In a sort of crude illustration of part (1.): male/female oppositional difference might be extrapolated from tritheism (the persons of the Trinity are separate), the reduction of the genders to a singular substantial humanity (e.g. androgyny, soul body duality) might be connected to modalism (the persons of the Trinity are simply a manifestation of a singular essence), and as in the recent evangelical controversy (appealing to I Cor. 11:3), subordination of women to men finds support in the heresy of subordinationism (the eternal subordination of the Son to the Father). With traditional Trinitarian doctrine as a guide, notions of maleness and femaleness as separate principles, as manifestations of a singular essence, or as one subordinate to the other (e.g. women subordinated to men), should be ruled out of court.

While it is clear that heretical Trinitarian theology has helped produce oppression of women (e.g. primary focus on God as Father connected to patriarchalism, complementarianism connected to subordinationism), can orthodoxy claim to have done better?
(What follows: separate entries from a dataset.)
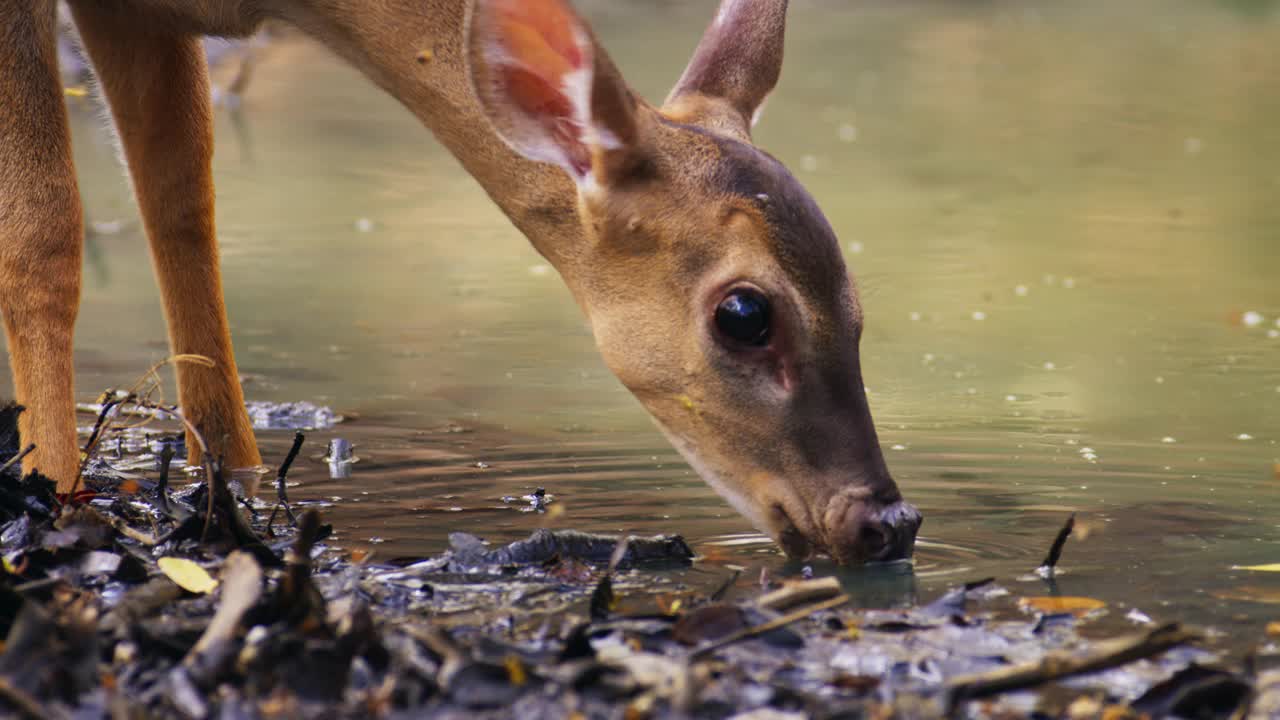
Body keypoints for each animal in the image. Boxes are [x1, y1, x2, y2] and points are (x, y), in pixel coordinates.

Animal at [0, 0, 921, 561]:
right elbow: (43, 230)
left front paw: (230, 485)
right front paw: (59, 497)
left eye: (857, 304)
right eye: (745, 313)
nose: (888, 520)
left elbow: (182, 202)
So to part (2.): Augustine’s convoluted notion that the male alone contains the proper and full image of God while woman is corporeal (defined by her bodily nature), carnal, and necessarily subordinate to the male, shows up an inherent weakness in his understanding, if not in his formulation, of God’s Trinitarian personhood. Is the weakness, as with the Eastern criticism, that he allows for subordinationism? Clearly there is a failure in what he extrapolates from his Trinitarian formula (which seems to protect against subordinationism). Gregory of Nyssa (representative of the East) posits a double creation: the first is non-sexual and purely spiritual and the second is bodily and includes male and female. His Trinitarian formulations, like his view of men and women, is more egalitarian but so too the union (devoid of sex in the case of humans) is left a mystery. As Sarah Coakley notes, the apophaticism of the East may mask and make room for the hierarchical and subordinationist tendencies manifest in the abysmal treatment of women in the Eastern Church.[1]
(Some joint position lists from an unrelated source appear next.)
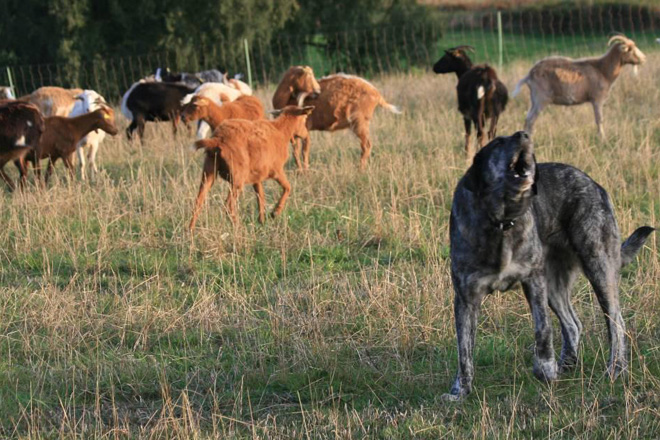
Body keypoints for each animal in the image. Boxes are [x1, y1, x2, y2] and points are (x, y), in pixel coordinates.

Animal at [270, 66, 400, 170]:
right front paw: (300, 172)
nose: (318, 91)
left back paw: (360, 170)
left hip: (359, 121)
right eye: (309, 76)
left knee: (366, 145)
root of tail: (377, 94)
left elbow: (304, 151)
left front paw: (306, 173)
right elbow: (295, 152)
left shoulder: (305, 129)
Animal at [446, 131, 652, 398]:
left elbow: (543, 330)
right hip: (555, 285)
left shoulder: (534, 282)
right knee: (573, 324)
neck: (502, 222)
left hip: (598, 268)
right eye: (498, 142)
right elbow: (464, 349)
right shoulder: (466, 298)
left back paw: (615, 368)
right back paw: (567, 364)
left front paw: (544, 368)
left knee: (616, 322)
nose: (523, 134)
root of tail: (593, 183)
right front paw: (460, 390)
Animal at [512, 35, 648, 136]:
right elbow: (599, 119)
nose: (644, 59)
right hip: (541, 99)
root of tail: (530, 75)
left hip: (534, 100)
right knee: (531, 120)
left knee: (527, 118)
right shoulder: (597, 99)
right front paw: (602, 138)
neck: (602, 70)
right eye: (630, 49)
Personhood as understood through orthodox traditions surrounding the Trinity and applied (as in I Cor. 11 and Ro. 6-8) to humankind should give rise to difference-in-unity in male/female relationship (something on the order of egalitarianism in marriage and ministry).  Why has this not been the case? Maybe because people are sinful, they simply do not live out their beliefs. Perhaps, it is simply not the case that orthodoxy produces orthopraxy? Yet, doesn’t John suggest that belief and practice are necessarily related (those that practice righteousness do so because they know the righteous One, I Jn. 2:29)? Isn’t this the whole point of Christianity – transformation of the mind and transformation of lives? Or is it simply, as Tolstoy would have it along with revisionist feminists, that the Trinitarian formulas as we have them are wrong?
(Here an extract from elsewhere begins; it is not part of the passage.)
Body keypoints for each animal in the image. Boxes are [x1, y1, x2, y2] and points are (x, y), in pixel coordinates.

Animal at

Mine is a more moderate suggestion: I believe there is progress to be made in theology and orthodox theology provides a foundation upon which we continue to build our understanding of faith and practice. The failure of practice does not necessarily indicate an error in theory. However, in the case of Trinitarian theology as applied to gender (a biblical correlate central to Fall and redemption, as I have argued), it indicates a failed apprehension and understanding and shows the work that has yet to be done.

[1] Sarah Coakley, Powers and Submissions: Spirituality, Philosophy and Gender (Blackwell, 2002) 63-65.